= Work request =
For the string "ремонта", search the entries below and copy every line where it appears.

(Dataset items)
^^^^^^^^^^^^^^^^
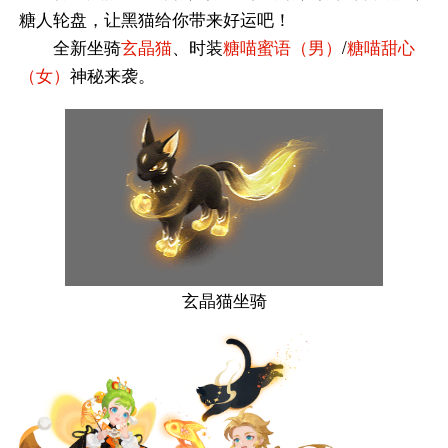
糖人轮盘，让黑猫给你带来好运吧！
全新坐骑
玄晶猫
、时装
糖喵蜜语（男）
/
糖喵甜心
（女）
神秘来袭。
玄晶猫坐骑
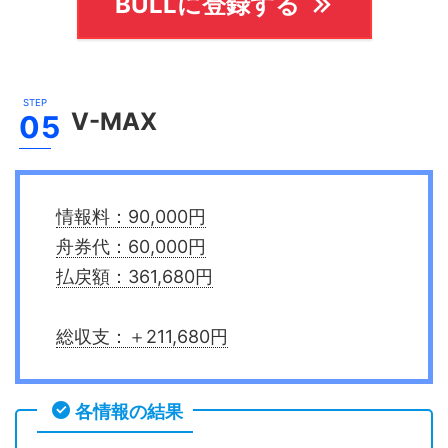
BULLに登録する
V-MAX
情報料：90,000円
舟券代：60,000円
払戻額：361,680円
総収支：＋211,680円
各情報の結果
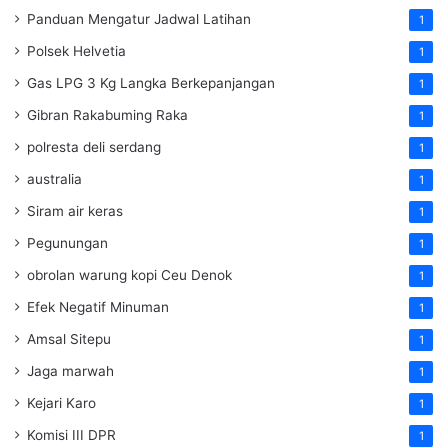
Panduan Mengatur Jadwal Latihan
1
Polsek Helvetia
1
Gas LPG 3 Kg Langka Berkepanjangan
1
Gibran Rakabuming Raka
1
polresta deli serdang
1
australia
1
Siram air keras
1
Pegunungan
1
obrolan warung kopi Ceu Denok
1
Efek Negatif Minuman
1
Amsal Sitepu
1
Jaga marwah
1
Kejari Karo
1
Komisi III DPR
1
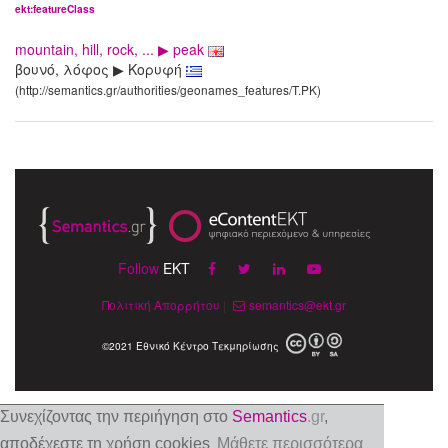
ekt:featureClass
mountain, hill, rock, ... ▶ peak
βουνό, λόφος ▶ Κορυφή
(http://semantics.gr/authorities/geonames_features/T.PK)
Follow
EKT
Πολιτική Απορρήτου
|
semantics@ekt.gr
©2021 Εθνικό Κέντρο Τεκμηρίωσης
Συνεχίζοντας την περιήγηση στο
Semantics
.gr
,
αποδέχεστε τη χρήση cookies
Μάθετε περισσότερα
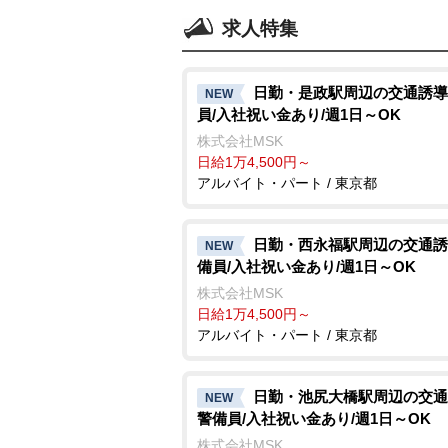
求人特集
日勤・是政駅周辺の交通誘導
NEW
員/入社祝い金あり/週1日～OK
株式会社MSK
日給1万4,500円～
アルバイト・パート / 東京都
日勤・西永福駅周辺の交通誘
NEW
備員/入社祝い金あり/週1日～OK
株式会社MSK
日給1万4,500円～
アルバイト・パート / 東京都
日勤・池尻大橋駅周辺の交通
NEW
警備員/入社祝い金あり/週1日～OK
株式会社MSK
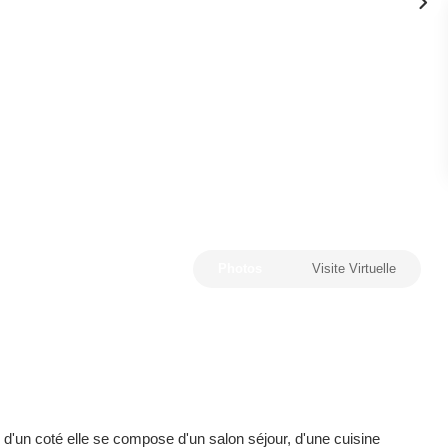
Photos
Visite Virtuelle
d'un coté elle se compose d'un salon séjour, d'une cuisine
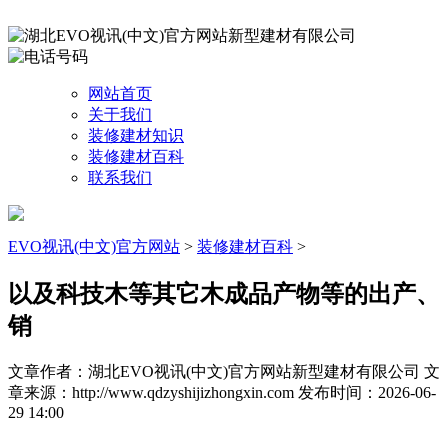
网站首页
关于我们
装修建材知识
装修建材百科
联系我们
EVO视讯(中文)官方网站
>
装修建材百科
>
以及科技木等其它木成品产物等的出产、
销
文章作者：湖北EVO视讯(中文)官方网站新型建材有限公司
文
章来源：http://www.qdzyshijizhongxin.com
发布时间：2026-06-
29 14:00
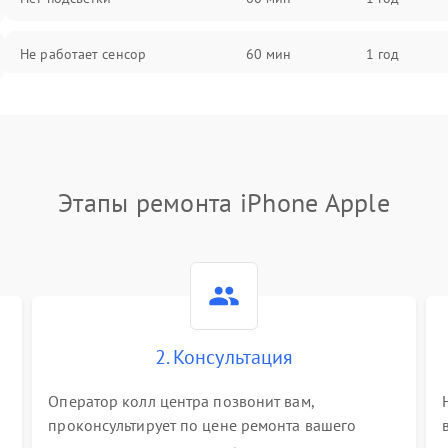
Не работает сенсор
60 мин
1 год
Мерцает изображение
60 мин
1 год
Не работает 3D Touch
60 мин
1 год
Этапы ремонта iPhone Apple
Не работает Face ID
60 мин
1 год
2. Консультация
Оператор колл центра позвонит вам,
проконсультирует по цене ремонта вашего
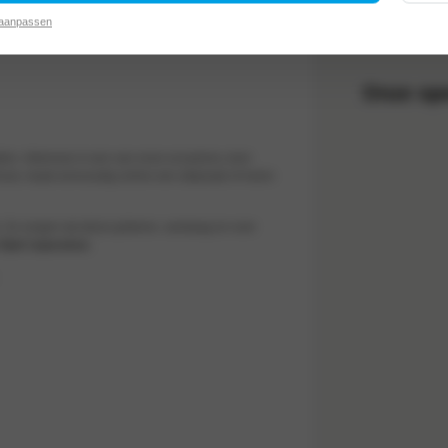
 aanpassen
Onze ope
den. Interesse in een van onze occasions, kom
erhoud, maak eenvoudig online een afspraak of neem
. Zo zorgen wij dat je gisteren, vandaag en over
 Opel reparateur.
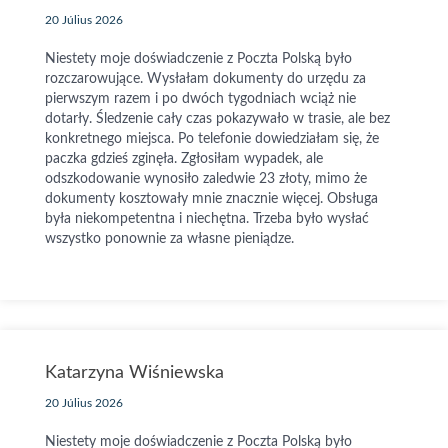
20 Július 2026
Niestety moje doświadczenie z Poczta Polską było
rozczarowujące. Wysłałam dokumenty do urzędu za
pierwszym razem i po dwóch tygodniach wciąż nie
dotarły. Śledzenie cały czas pokazywało w trasie, ale bez
konkretnego miejsca. Po telefonie dowiedziałam się, że
paczka gdzieś zginęła. Zgłosiłam wypadek, ale
odszkodowanie wynosiło zaledwie 23 złoty, mimo że
dokumenty kosztowały mnie znacznie więcej. Obsługa
była niekompetentna i niechętna. Trzeba było wysłać
wszystko ponownie za własne pieniądze.
Katarzyna Wiśniewska
20 Július 2026
Niestety moje doświadczenie z Poczta Polską było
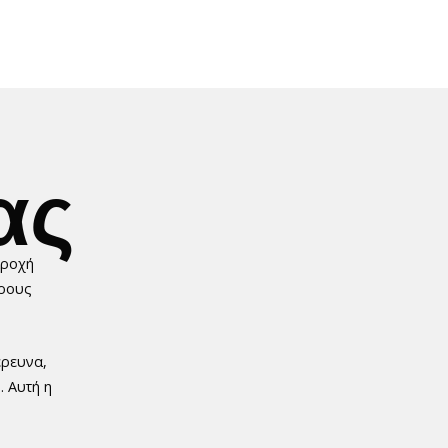
ας
αροχή
ορους
έρευνα,
 Αυτή η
^^^^^^^^^^^^^^^^
= Solution =
Этапы ремонта iPhone Apple
проконсультирует по цене ремонта вашего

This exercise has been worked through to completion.